Pero los algodoneros fueron sostenidos por el Estado somocista durante años por medio tasas de cambio pre¬ferenciales y generosas prórrogas en los plazos para pagar sus préstamos. Una combinación de iniciativas estatales y privadas “impidieron que la baja en los precios arruinara la industria y permitió que la élite mantuviera el control de la tierra y el trabajo”. Nada de libre mercado.

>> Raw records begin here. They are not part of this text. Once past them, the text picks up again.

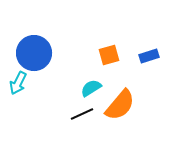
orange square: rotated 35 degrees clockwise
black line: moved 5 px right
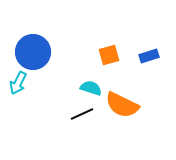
blue circle: moved 1 px left, 1 px up
cyan semicircle: rotated 50 degrees clockwise
orange semicircle: moved 2 px right; rotated 76 degrees clockwise
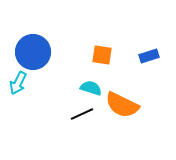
orange square: moved 7 px left; rotated 25 degrees clockwise
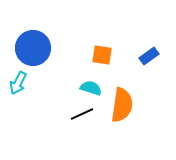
blue circle: moved 4 px up
blue rectangle: rotated 18 degrees counterclockwise
orange semicircle: rotated 108 degrees counterclockwise
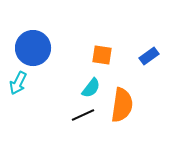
cyan semicircle: rotated 110 degrees clockwise
black line: moved 1 px right, 1 px down
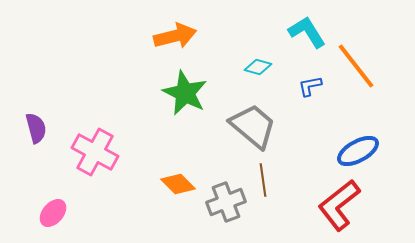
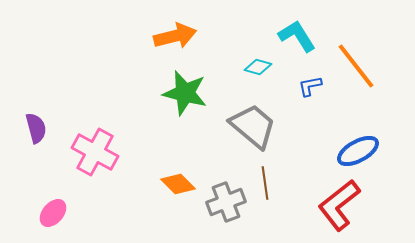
cyan L-shape: moved 10 px left, 4 px down
green star: rotated 12 degrees counterclockwise
brown line: moved 2 px right, 3 px down
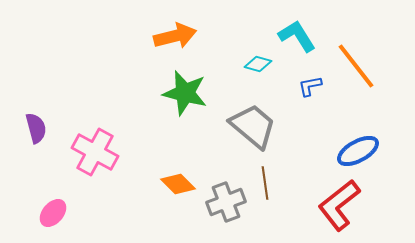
cyan diamond: moved 3 px up
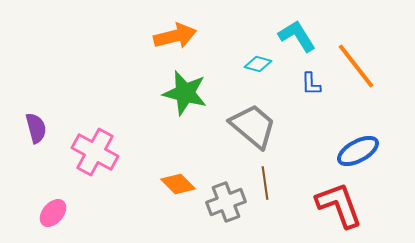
blue L-shape: moved 1 px right, 2 px up; rotated 80 degrees counterclockwise
red L-shape: rotated 108 degrees clockwise
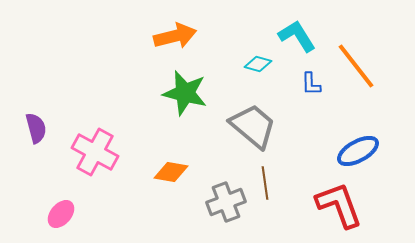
orange diamond: moved 7 px left, 12 px up; rotated 36 degrees counterclockwise
pink ellipse: moved 8 px right, 1 px down
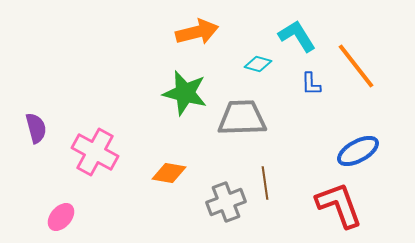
orange arrow: moved 22 px right, 4 px up
gray trapezoid: moved 11 px left, 8 px up; rotated 42 degrees counterclockwise
orange diamond: moved 2 px left, 1 px down
pink ellipse: moved 3 px down
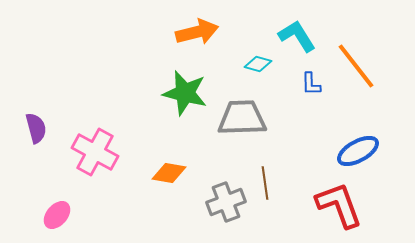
pink ellipse: moved 4 px left, 2 px up
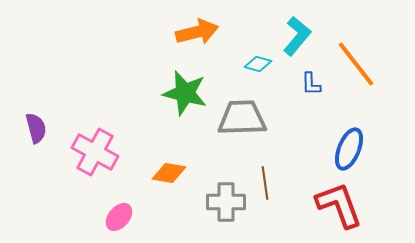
cyan L-shape: rotated 72 degrees clockwise
orange line: moved 2 px up
blue ellipse: moved 9 px left, 2 px up; rotated 39 degrees counterclockwise
gray cross: rotated 21 degrees clockwise
pink ellipse: moved 62 px right, 2 px down
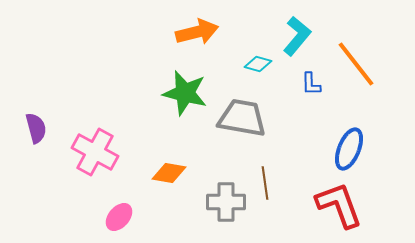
gray trapezoid: rotated 12 degrees clockwise
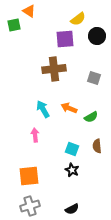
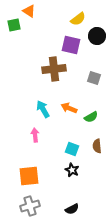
purple square: moved 6 px right, 6 px down; rotated 18 degrees clockwise
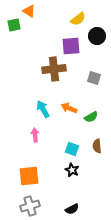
purple square: moved 1 px down; rotated 18 degrees counterclockwise
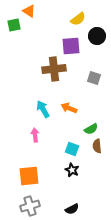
green semicircle: moved 12 px down
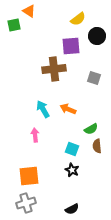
orange arrow: moved 1 px left, 1 px down
gray cross: moved 4 px left, 3 px up
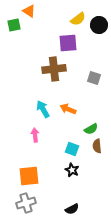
black circle: moved 2 px right, 11 px up
purple square: moved 3 px left, 3 px up
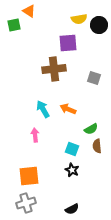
yellow semicircle: moved 1 px right; rotated 28 degrees clockwise
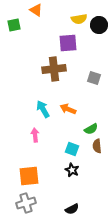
orange triangle: moved 7 px right, 1 px up
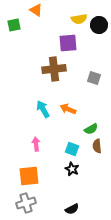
pink arrow: moved 1 px right, 9 px down
black star: moved 1 px up
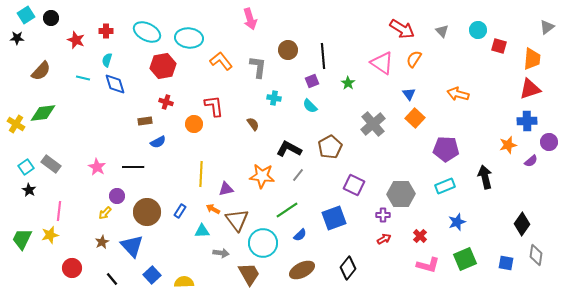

No obstante, fue imposible evitar la debacle del algodón. Después de haber alcanzando un pico de 212,380 hectáreas en 1978, la nívea alfombra de algodón se encogió. En los años 80, si excluimos el muy excepcional 1980 por ser el año inmediato posterior a la insurrección, el algodón sólo cubrió un promedio anual de 83,960 hectáreas. Luego se redujo a la mitad y en 1992-93 experimentó un drástico descenso de 35,840 a 2,510 hectáreas, descenso del que jamás se recuperó y que sólo tendió a prolongar, reservando su exigua producción principalmente para el mercado doméstico. Agotados y envenenados, los suelos chinandeganos y leoneses no daban mucho más de sí: los rendimientos habían decaído desde un promedio de 22,322 hectogramos por hectárea en 1971-79 a 20,963 en 1981-89 y a 18,532 en 1991-99.
La producción algodonera fue un par de líneas -algún día una simple nota al pie de página- en la historia de largo plazo nicaragüense. Pero su breve reinado de quizás 20-30 años sedimentó en cambios irreversibles en la relación obrero-patrón, cambios que ahora suman rasgos a la globalización sólida: desarraigo -ruptura del cordón umbilical con la hacienda- y gélidas relaciones contractuales pasajeras que sustituyeron a cálidos compadrazgos eternos… No olvidemos que lo que era atado en la tierra quedaba atado en el cielo, donde sea que éste se hallase.